Russia maintains about 250-300 troops in eastern Ukraine to train, advise and equip rebel forces who guarded elections over the weekend to solidify their separation from the central government in Kiev, Air Force Gen. Philip Breedlove said Monday.
Russia also moved mechanized units closer to the border over the weekend to "make sure that the elections went according to the separatist plans," Breedlove, the commander of NATO and the U.S. European Command, said at a Pentagon news conference.
Breedlove disputed published reports that Russian President Vladimir Putin had inserted as many as 4,000 troops into eastern Ukraine as part of his "hybrid warfare" campaign to carve out a second Russian-speaking enclave from Ukraine following the takeover in Crimea.

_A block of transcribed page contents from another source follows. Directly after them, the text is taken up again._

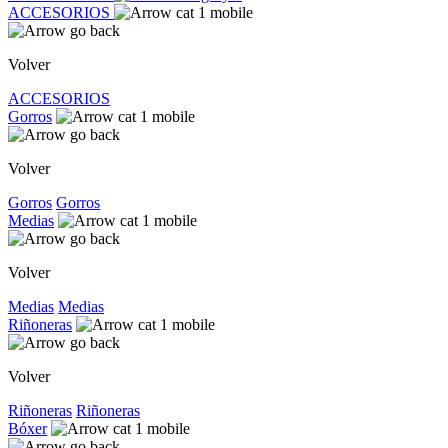
ACCESORIOS
Volver
ACCESORIOS
Gorros
Volver
Gorros
Gorros
Medias
Volver
Medias
Medias
Riñoneras
Volver
Riñoneras
Riñoneras
Bóxer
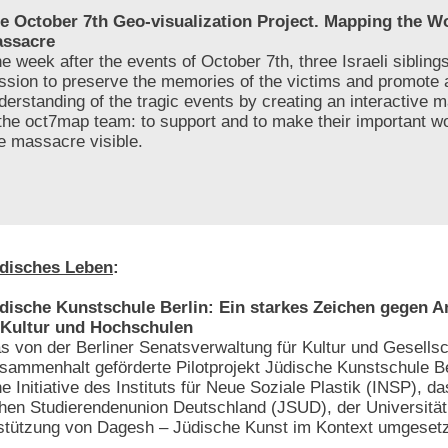
e October 7th Geo-visualization Project. Mapping the 
ssacre
e week after the events of October 7th, three Israeli sibling
ssion to preserve the memories of the victims and promote 
derstanding of the tragic events by creating an interactive 
 the oct7map team: to support and to make their important w
he massacre visible.
disches Leben
:
dische Kunstschule Berlin: Ein starkes Zeichen gegen 
 Kultur und Hochschulen
s von der Berliner Senatsverwaltung für Kultur und Gesellsc
sammenhalt geförderte Pilotprojekt Jüdische Kunstschule Be
ne Initiative des Instituts für Neue Soziale Plastik (INSP), da
chen Studierendenunion Deutschland (JSUD), der Universität
rstützung von Dagesh – Jüdische Kunst im Kontext umgesetz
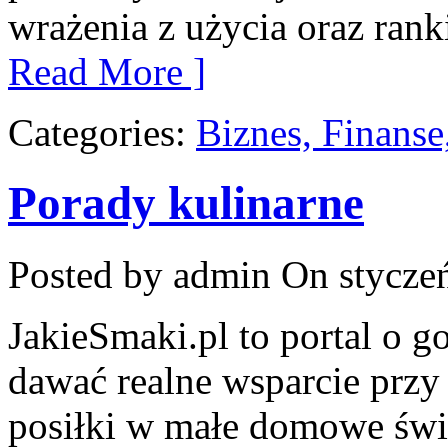
wrażenia z użycia oraz ran
Read More ]
Categories:
Biznes, Finans
Porady kulinarne
Posted by admin
On styczeń
JakieSmaki.pl to portal o g
dawać realne wsparcie przy
posiłki w małe domowe świę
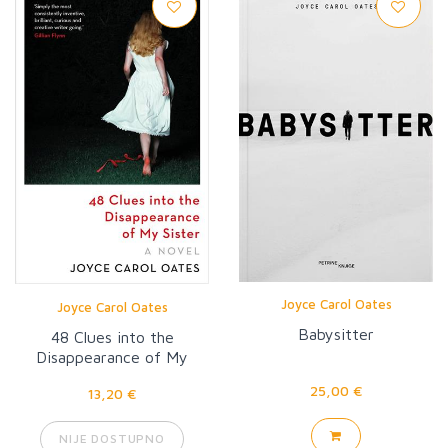
Joyce Carol Oates
Joyce Carol Oates
Babysitter
48 Clues into the
Disappearance of My
Sister
25,00 €
13,20 €
NIJE DOSTUPNO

"There's nothing like that number in eastern Ukraine," Breedlove said of the Russian troop presence. The Russians were also maintaining seven battalion-sized units on the border and were also running regular supply and arms convoys into eastern Ukraine to bolster the self-proclaimed "People's Republics" in the Donetsk and Luhansk regions of eastern Ukraine, Breedlove said.
"Russian equipment, re-supply, (and) training flows back and forth freely across that interborder space," Breedlove said.
Russia's Ria Novosti news agency said that Alexander Zakharchenko, a 38-year-old militia leader, won more than 80 percent of the vote for prime minister in Donetsk. Igor Plotnitsky, a 50-year-old Soviet Army veteran, was declared the winner in Luhansk.
The U.S. and the NATO allies said the elections would not be recognized and denounced them as part of Putin's plan to create a "Novorossiya (New Russia)" from the former Soviet republics. "We don't recognize them. We didn't support them. We don't think that they are helpful," Breedlove said.
"Ukraine and the entire civilized world will not accept this farce," Ukrainian President Petro Poroshenko wrote on Twitter on Sunday, and United Nations Secretary General Ban Ki-moon said the voting in eastern Ukraine was "a breach of the constitution and national law" of Ukraine.
The Russian Foreign Ministry said in a statement on its website: "We respect the expression of the will of southeastern regions' citizens," and called for a "stable dialogue" with the Kiev government.
European Union Foreign Policy Chief Federica Mogherini called the elections "illegal and illegitimate" and an "obstacle to peace" in eastern Ukraine, where more than 4,000 combatants and civilians have been killed in fighting between the central government forces and the separatists since April, according to the UN.
Breedlove suggested that the recent uptick in Russian Tu-95 Bear bomber flights over the North Sea and as far south as Portugal were meant as messages to NATO not to interfere in the eastern Ukraine elections.
"What is significant is that across history, most of these (air) incursions have been very small groups of airplanes, sometimes singletons or at most, two aircraft," Breedlove said. "What you saw this past week was a larger, more complex formation of aircraft carrying out a little deeper -- and I would say a little bit more provocative -- flight path."
"They are messaging us that they are a great power and have the ability to exert influence," Breedlove said of the Russian overflights.
Ukraine's security service said that a criminal investigation had been opened into the elections in eastern Ukraine. "The criminal investigation is not a political gesture," said Andriy Lysenko, a spokesman for the Ukrainian military.
Lysenko said that the separatist region "that remains temporarily occupied will eventually be liberated and those who took part in organizing the illegal elections will be held accountable according to Ukrainian law."
Breedlove repeated his view that NATO was now at a "strategic inflection point" as a result of Russia's aggression in eastern Ukraine and Crimea. Europe was now "far from being whole, free and at peace" as envisioned at the end of the Cold War, Breedlove said.
To counter Russia, the allies were "making some changes to how and where we have NATO forces," Breedlove said. He noted the training and joint exercises on a rotational bases conducted in the Baltic states and Poland, first by troops from the 173rd Airborne Division out of Vicenza, Italy, and now by the 1st First Cavalry Division out of Fort Hood, Texas.
"We require additional rotational presence" in eastern Europe "until we see the current situation begin to normalize," Breedlove said.
Currently, the Army has about 31,000 troops in Europe and Breedlove said his "main budget concern was that we take no further troop reductions" in Europe under the constraints of the Budget Control Act and the sequester process.
"We have it about right now," Breedlove said of the U.S. troop strength in Europe.